Ha combattuto la discriminazione razziale all’interno del corpo di polizia, dove ha prestato servizio. E ora è stato eletto sindaco di New York. L'ex agente Eric Adams, 61 anni e democratico, è il secondo afroamericano a guidare la Grande Mela. Al centro della sua campagna elettorale il tema della sicurezza, senza dimenticarsi di chi vive ai margini della società, tra degrado e povertà.

Adams, cresciuto nel Queens, ha avuto un infanzia non facile e non lo ha mai tenuto nascosto: "Mia madre faceva le pulizie, io lavavo i piatti. Sono stato picchiato anche dalla polizia e sono rimasto in una cella di detenzione del distretto. Ero sicuro che il mio destino fosse segnato. Ora invece sarò il responsabile di quel distretto e di ogni altro distretto del città di New York, in qualità di sindaco.” “Metteremo New York su una nuova direzione”, ha promesso Adams in un Super Tuesday che ha visto anche il trionfo di Alvin Bragg eletto procuratore di Manhattan. Il 48enne, primo afroamericano a ricoprire tale incarico, erediterà l’indagine su Donald Trump e i suoi affari di famiglia.

Boston e Pittsburgh restano rosse. La Virginia passa ai Repubblicani

Un altro trionfo dei democratici anche a Boston, dove la vittoria è andata a una donna di origine asiatica Michelle Wu. La neo eletta sindaca ha dichiarato di voler una città aperta a tutti coloro che considerano la metropoli la loro casa. "Siamo pronti ad accogliere chiunque vorrà abitare qui. Siamo pronti per essere una Boston che non espelle le persone, ma le accoglie.” L’elezione della Wu mostra l’evoluzione sociale di Boston, dove i bianchi sono ormai una minoranza.

Anche a Pittsburgh le urne regalano una svolta con l’elezione del primo sindaco afroamericano, Ed Gainey. Dopo aver deciso di candidarsi in seguito alle proteste per la morte di George Floyd, Gainey ha battuto alle urne il repubblicano Tory Moreno.

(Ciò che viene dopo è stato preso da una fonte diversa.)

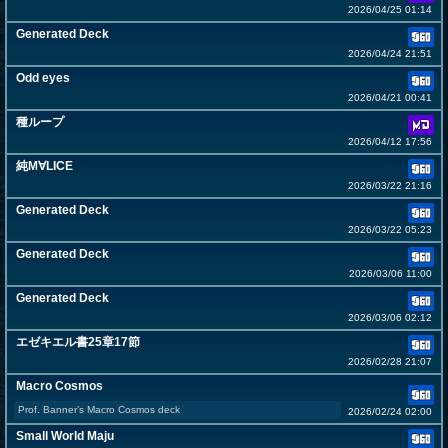
2026/04/25 01:14
Generated Deck
2026/04/24 21:51
Odd eyes
2026/04/21 00:41
種ループ
2026/04/12 17:56
純M∀LICE
2026/03/22 21:16
Generated Deck
2026/03/22 05:23
Generated Deck
2026/03/06 11:00
Generated Deck
2026/03/06 02:12
エゼキエル書25章17節
2026/02/28 21:07
Macro Cosmos
Prof. Banner’s Macro Cosmos deck
2026/02/24 02:00
Small World Maju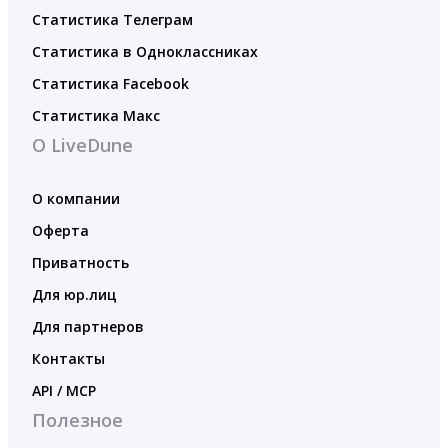
Статистика Телеграм
Статистика в Одноклассниках
Статистика Facebook
Статистика Макс
О LiveDune
О компании
Оферта
Приватность
Для юр.лиц
Для партнеров
Контакты
API / MCP
Полезное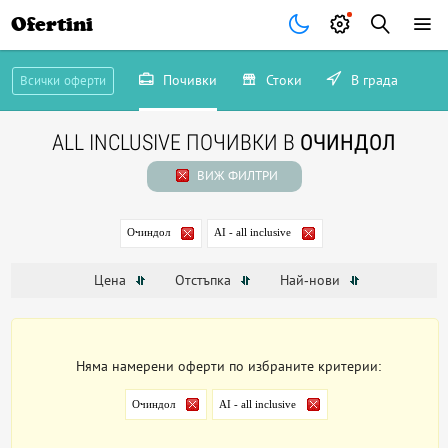
Ofertini
Почивки
Стоки
В града
Всички оферти
ALL INCLUSIVE ПОЧИВКИ В
ОЧИНДОЛ
ВИЖ ФИЛТРИ
Очиндол
AI - all inclusive
Цена
Отстъпка
Най-нови
Няма намерени оферти по избраните критерии:
Очиндол
AI - all inclusive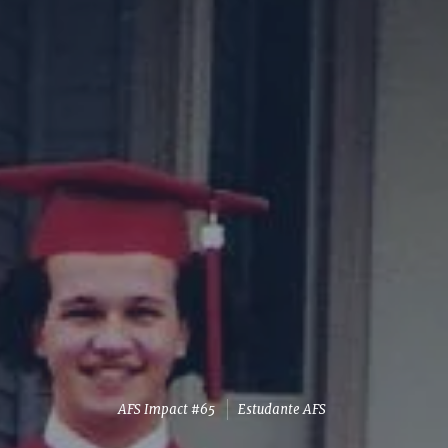
AFS Impact #65
Estudante AFS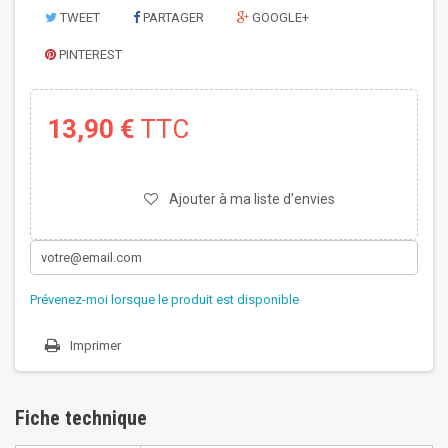
TWEET
PARTAGER
GOOGLE+
PINTEREST
13,90 €
TTC
Ajouter à ma liste d'envies
Prévenez-moi lorsque le produit est disponible
Imprimer
Fiche technique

Si dipinge invece di blu la Virginia dove il repubblicano Glenn Youngkin ha trionfato nella corsa a governatore, sconfiggendo quello che, fino a tre mesi fa, era il grande favorito Terry McAuliffe. In un anno l’effetto Biden in Virginia sembra essere svanito. 54 anni, master ad Harvard, Youngkin il manager milionario definito politicamente scorretto ha segnato una volta in uno stato che negli ultimi 10 anni si era spostato verso i Dem.

Ad agitare il partito del Presidente Biden ci pensa anche lo stato del New Jersey. Anche se non c’è ancora un vero vincitore, to close to call, di fatto il repubblicano Jack Ciattarelli è in vantaggio sull’avversario Phil Murphy. Una manciata di voti dividono i due sfidanti in una campagna incentrata sulle politiche progressiste per lo sviluppo e sulla gestione della pandemia.

Intanto Joe Biden incassa le vittorie e qualche sconfitta, dopo essere tornata a Washington dalla maratona G20 e Cop26. Per il leader della Casa Bianca questi risultati avranno un certo peso.